◆ PROBLEM DETAILS ◆
Skip pictures in the listing below; copy exactly the lines from the one with "vfov_deg: 31.2" through the one with "exposure_s: 1/530", inclusive.

* * *

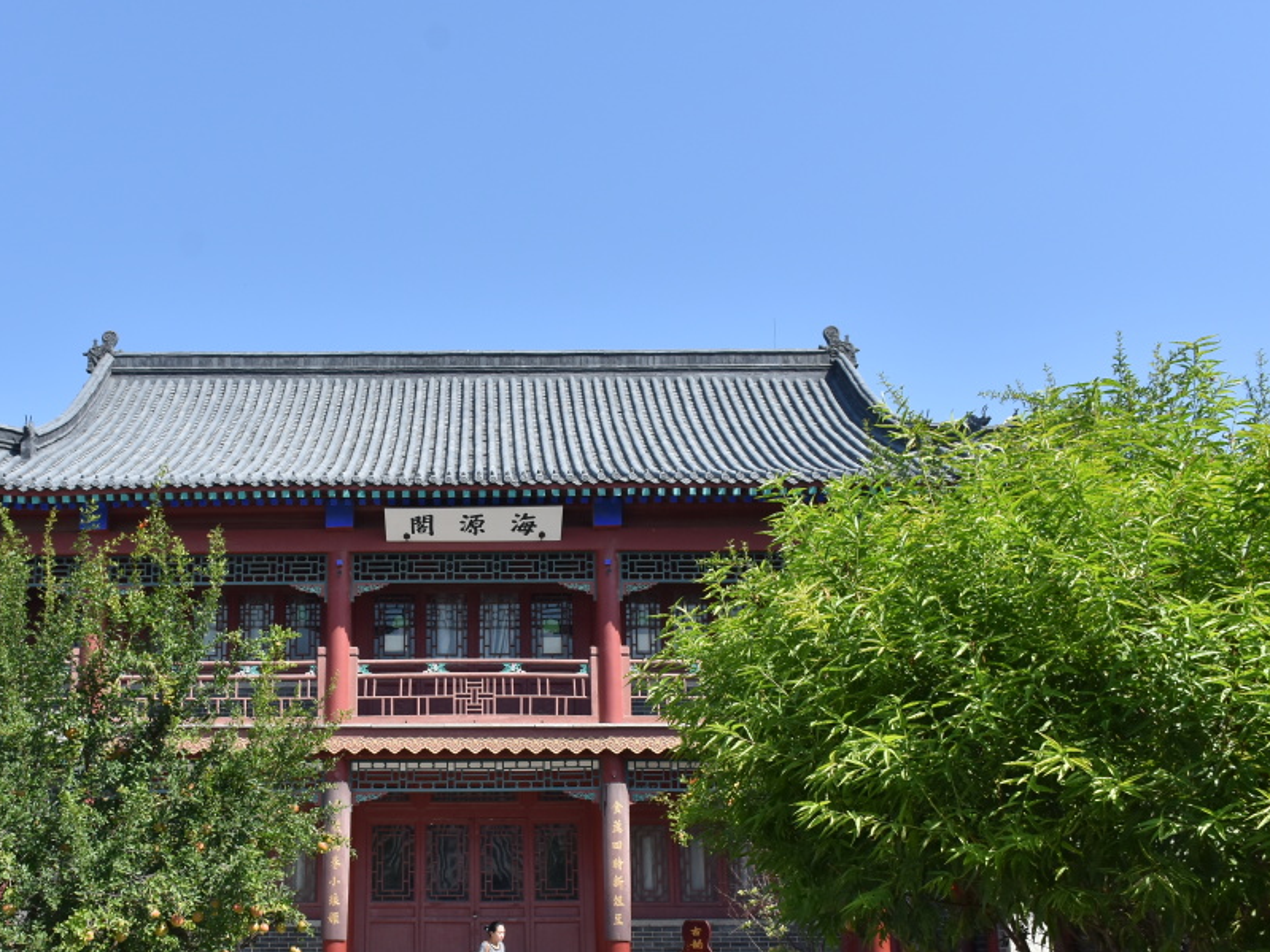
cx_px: 442
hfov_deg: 47.2
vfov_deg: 36.6
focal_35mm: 39
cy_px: 585
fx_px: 1431
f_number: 8
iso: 100
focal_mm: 18
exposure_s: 1/320
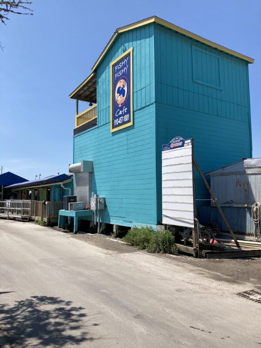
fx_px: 281
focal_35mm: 28
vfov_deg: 63.4
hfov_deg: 49.7
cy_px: 174
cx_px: 130
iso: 20
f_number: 1.8
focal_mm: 3.99
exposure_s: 1/2703
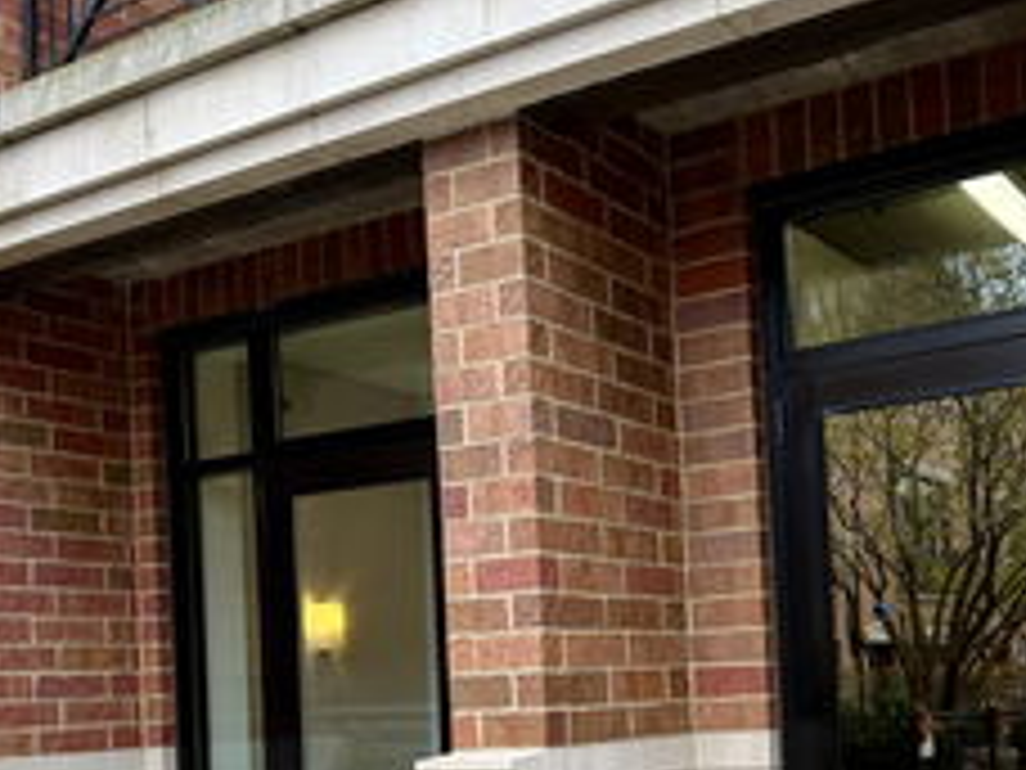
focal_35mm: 45
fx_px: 1334
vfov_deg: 31.2
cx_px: 704
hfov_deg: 41.4
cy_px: 639
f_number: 1.78
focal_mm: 6.76
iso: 64
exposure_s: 1/121
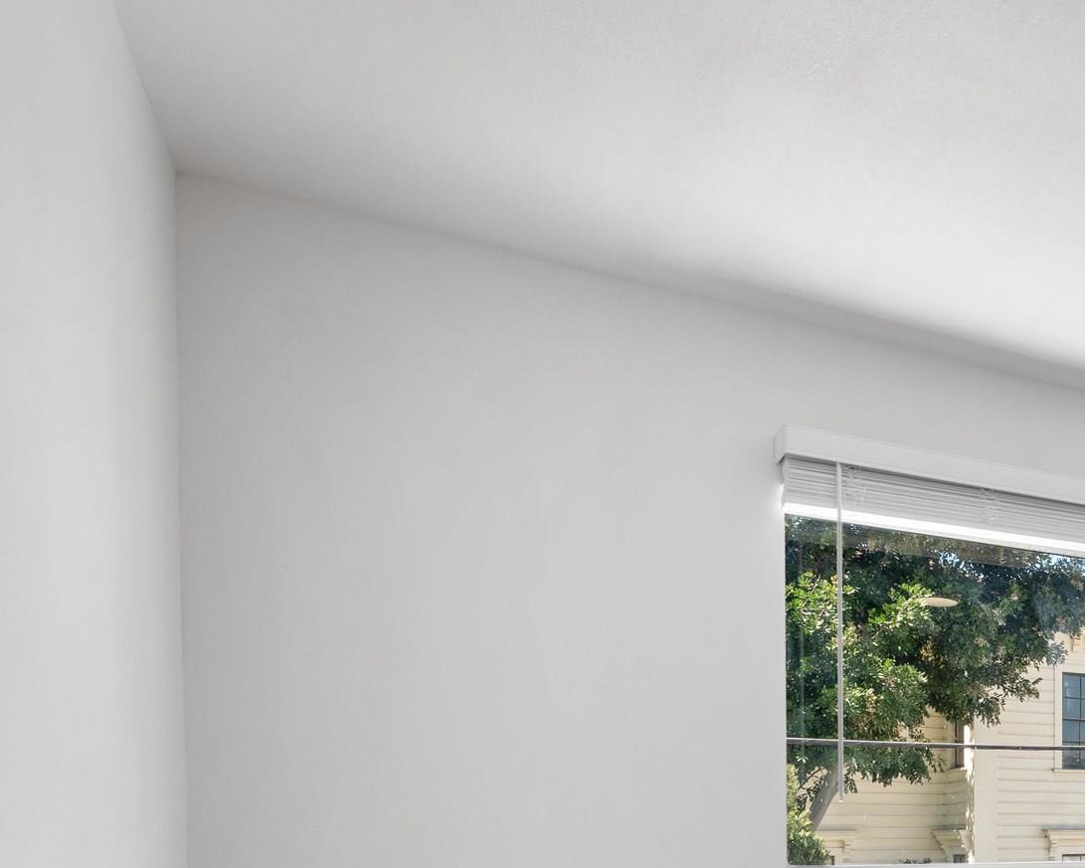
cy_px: 849
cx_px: 1451
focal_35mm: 37
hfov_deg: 33.6
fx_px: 1188
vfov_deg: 36.5
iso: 640
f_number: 10
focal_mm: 14
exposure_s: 1/6
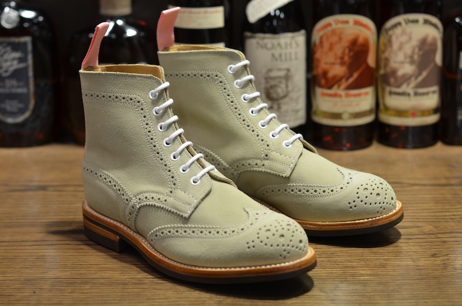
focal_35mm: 75
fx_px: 960
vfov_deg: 18.1
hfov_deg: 27.0
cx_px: 231
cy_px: 153
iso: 800
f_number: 3.2
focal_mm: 50
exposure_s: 1/40
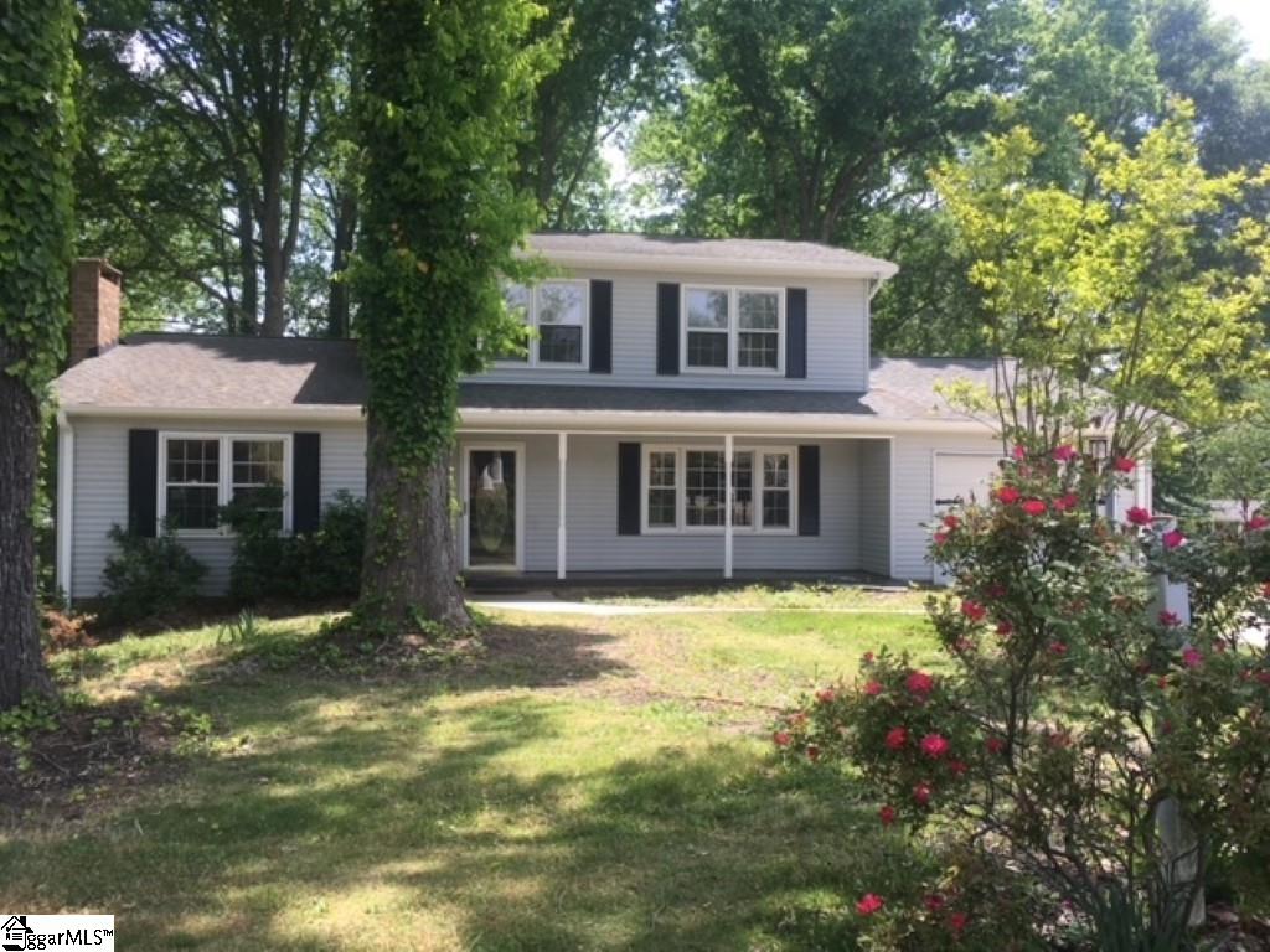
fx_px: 1064
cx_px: 635
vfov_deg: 48.2
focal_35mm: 29
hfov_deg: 61.7
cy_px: 476
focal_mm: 4.15
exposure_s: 1/530
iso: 25
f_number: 2.2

* * *

◆ ANSWER AREA ◆
vfov_deg: 31.2
cx_px: 704
hfov_deg: 41.4
cy_px: 639
f_number: 1.78
focal_mm: 6.76
iso: 64
exposure_s: 1/121
cy_px: 849
cx_px: 1451
focal_35mm: 37
hfov_deg: 33.6
fx_px: 1188
vfov_deg: 36.5
iso: 640
f_number: 10
focal_mm: 14
exposure_s: 1/6
focal_35mm: 75
fx_px: 960
vfov_deg: 18.1
hfov_deg: 27.0
cx_px: 231
cy_px: 153
iso: 800
f_number: 3.2
focal_mm: 50
exposure_s: 1/40
fx_px: 1064
cx_px: 635
vfov_deg: 48.2
focal_35mm: 29
hfov_deg: 61.7
cy_px: 476
focal_mm: 4.15
exposure_s: 1/530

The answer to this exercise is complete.